Data is hard. Its always been hard, and it’s not getting easier. We always have more of it, there are more sources to integrate, it changes all the time, the quality is questionable, and the business wants it all right away. Working at this pace requires a sound operational mindset to avoid driving your teams crazy once the business starts using the data. This mindset needs to develop very early in every data project to ensure that you can keep your operational costs at a minimum and, most importantly, enable teams to easily maintain the data moving forward. So how do you alleviate the pressures on DataOps teams? It comes down to four key components:
- Proper alerting hygiene
- Client visibility
One of the most important things you can do is ensure that what you create is built with resiliency in mind. I’m not talking about infrastructure redundancy or auto-scaling but rather the end-data product that the business is using. In other word, the data should always be in a usable state. You might not always have the latest, but what you do have is complete and accurate.
One typical example is a daily traditional batch full refresh of a data source. I don’t know how many times I’ve seen this scenario:
|Job Steps||Business Impact|
|Truncate the target data set.||No data available until the load is finished. Completely unusable.|
|Bulk load the data (can take minutes to hours).||No data available until the load is finished. Completely unusable.|
|Outcome: Success.||Usable data again.|
|Outcome: Error.||Empty or inconsistent data set.|
The better way to do this is to ensure the business can always use what they had before the reload and only show them the new data if it has been successfully refreshed. This way, the DataOps team doesn’t have to scramble to have something in there and allows the business to continue with most of its functionality, except for anything that requires the last 24 hours of data.
One fairly easy way to implement resiliency is to introduce the concept of auto-retry on failure. The goal here is to have the pipeline try to correct itself a certain number of times before involving manual intervention. Often times, something can happen during (for example) a file transfer and simply re-running the transfer resolves the problem. Why wake someone up in the middle of the night when a little extra development effort can resolve it?
The above scenarios are not new. I’ve seen this in the early days of databases, data warehouses, and now modern data engineering platforms. The old adage still applies. You either learn from history, or you’re doomed to repeat it.
The more metadata you have about the pipeline execution and quality of the data being loaded, the better. It allows you to incorporate proper metrics and business KPI’s into the pipeline code, speeds up troubleshooting, enhances trending analysis, and (once you’re good) predict failures with ML modelling. This should provide a better experience for the business and allow your DataOps team to focus on data changes or new data sources as opposed to spending an inordinate amount of time fixing existing issues.
Proper Alerting Hygiene
You don’t want to be “alert happy.” If you are, you won’t retain your DataOps team for very long. You want to get their attention only when it matters. As such, you should not alert them to every error or even necessarily look for errors. You want to get their attention when it affects the business. For example, alerting on the failure of a job performing an incremental update every five minutes doesn’t matter if all you really care about is the successful execution of the same job once an hour (if that’s acceptable by the business users). Those errors should be investigated from a trending point of view, but you should not look at all of them as they happen.
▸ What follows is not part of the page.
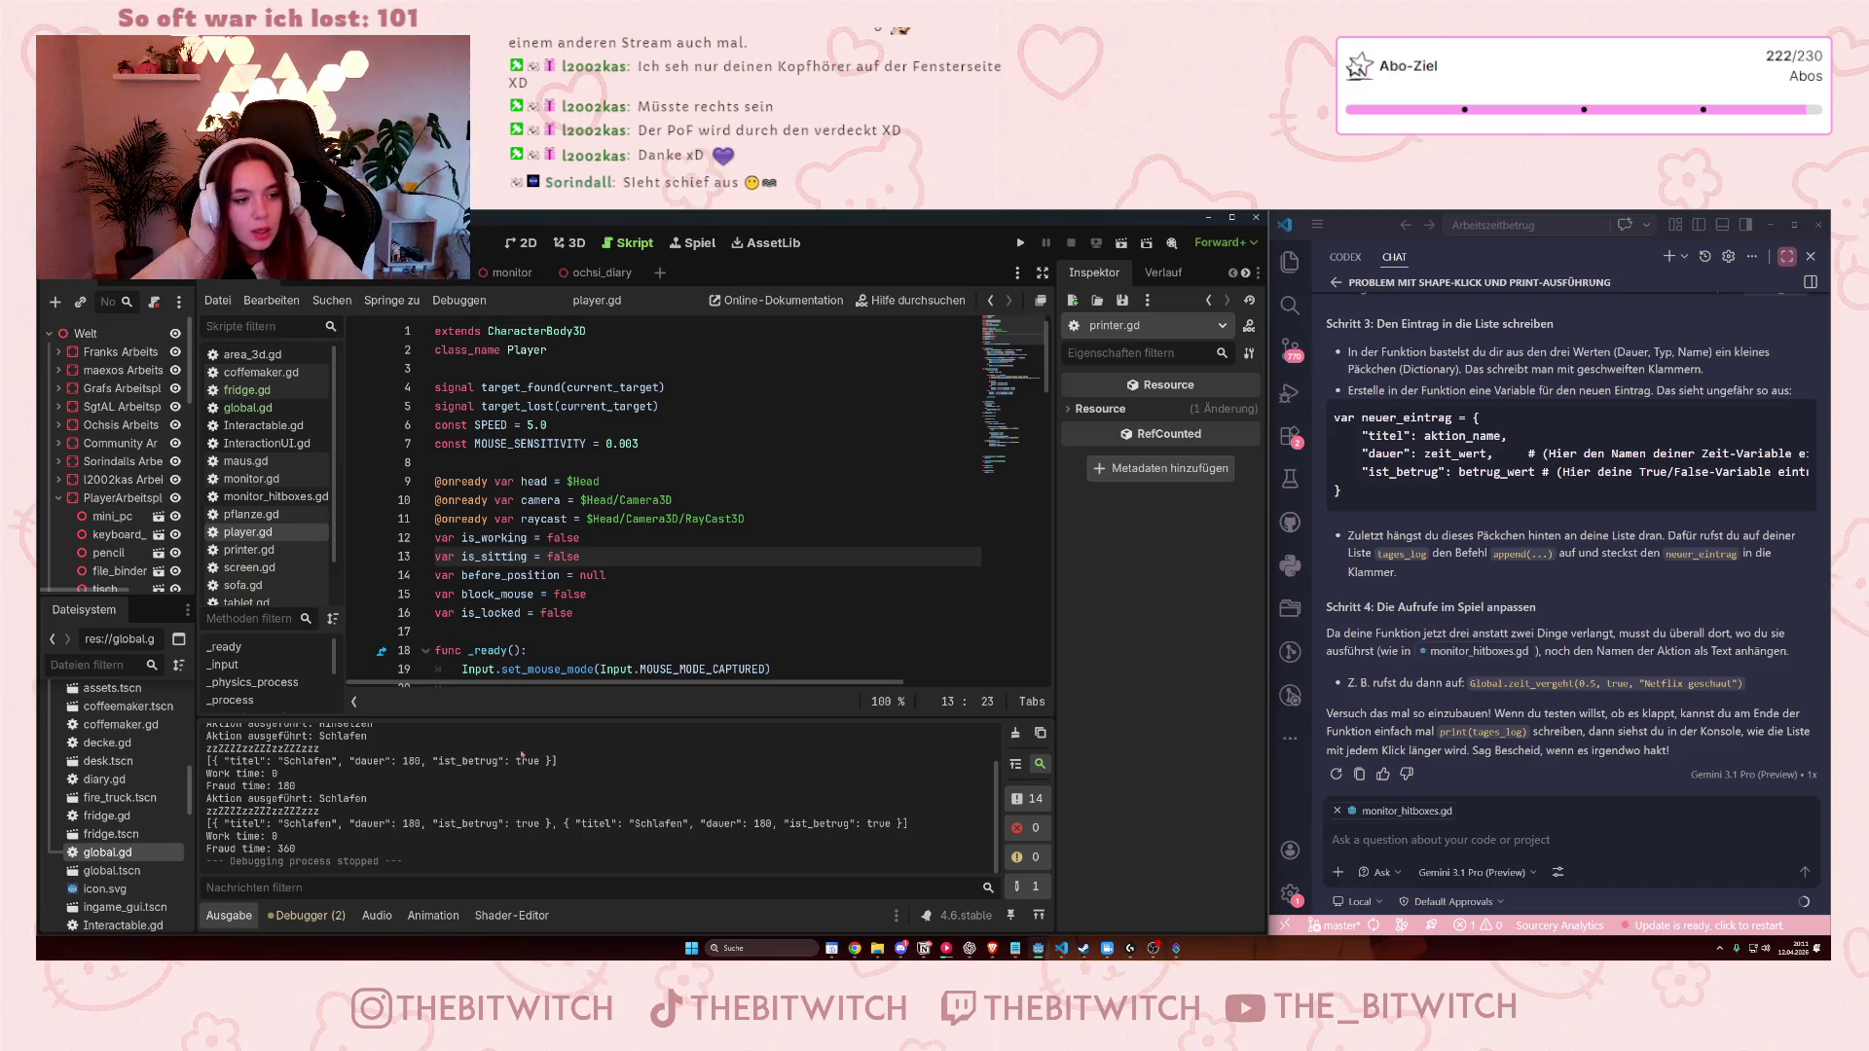
{"action": "left_click_drag", "start_coordinate": [569, 820], "coordinate": [275, 824]}
{"action": "left_click", "coordinate": [275, 824]}
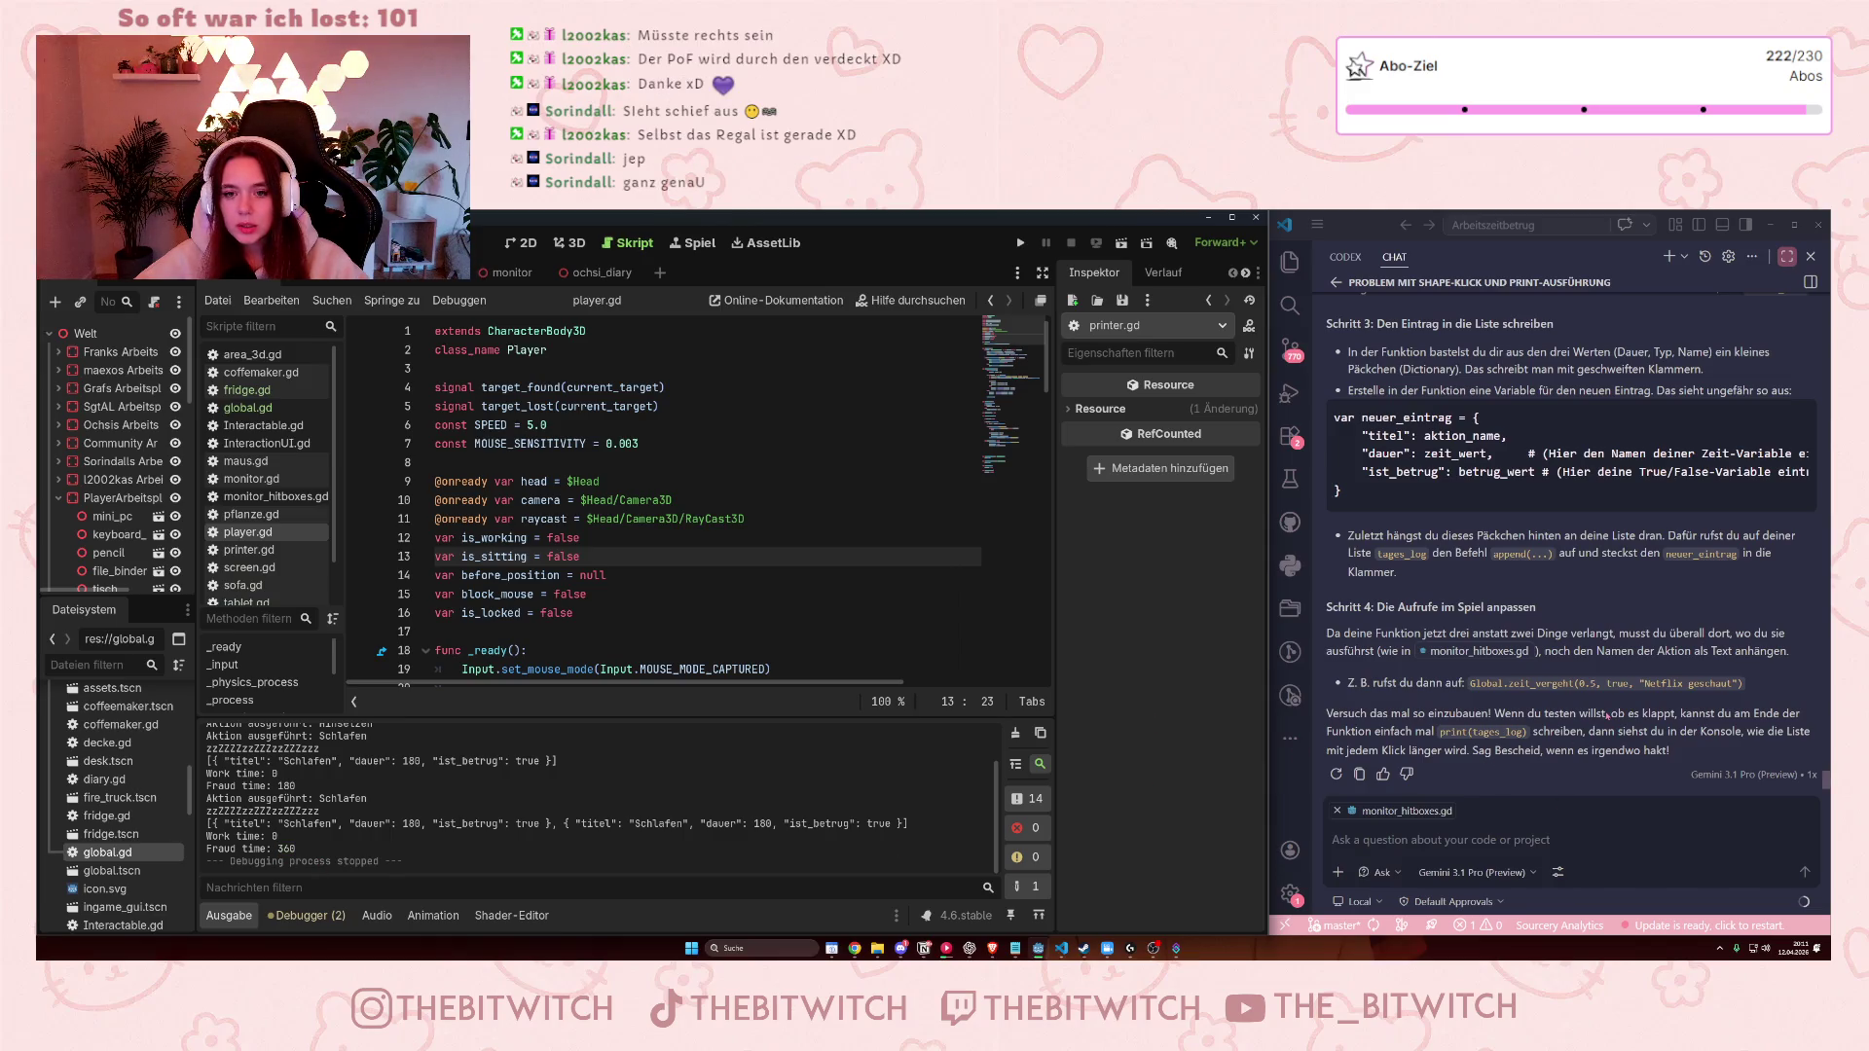
Begin the Copilot question 'wenn ein tag (also die' and glance at global.gd.
{"action": "left_click", "coordinate": [1548, 818]}
{"action": "type", "text": "wenn ein tag "}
When you do trigger an alert, make sure that the alert is clear, concise, easy to understand, and actionable. There’s nothing worse than getting a massive trace dump then expecting a DataOps team member to dissect it and resolve the issue while business users continually ask, “is it fixed yet?”
When it comes to alerts, it’s essential that you know about a problem before the business users do. There’s nothing worse than having a senior business executive call you to tell you that their data isn’t available just to discover out that you were blissfully unaware. Always set up your alerting with the business in mind.
This one is relatively easy but goes a long way into building trust with your business users. Make sure that people who use the data to make decisions and create reports know the state of the data at all times. Metadata around the recency and quality of the data should be made available and incorporated into the semantic layers used by the various reporting, business intelligence, and data visualization tools. The additional benefit is a reduction in inquiries to DataOps asking whether the data is up to date. If people trust the data, they will use it. Otherwise, they won’t. It’s that simple, and it happens quickly.
We are just scratching the surface here. We can talk about scenarios and techniques for days. Hopefully, this post helps you get a head start if you’re beginning a data pipeline project.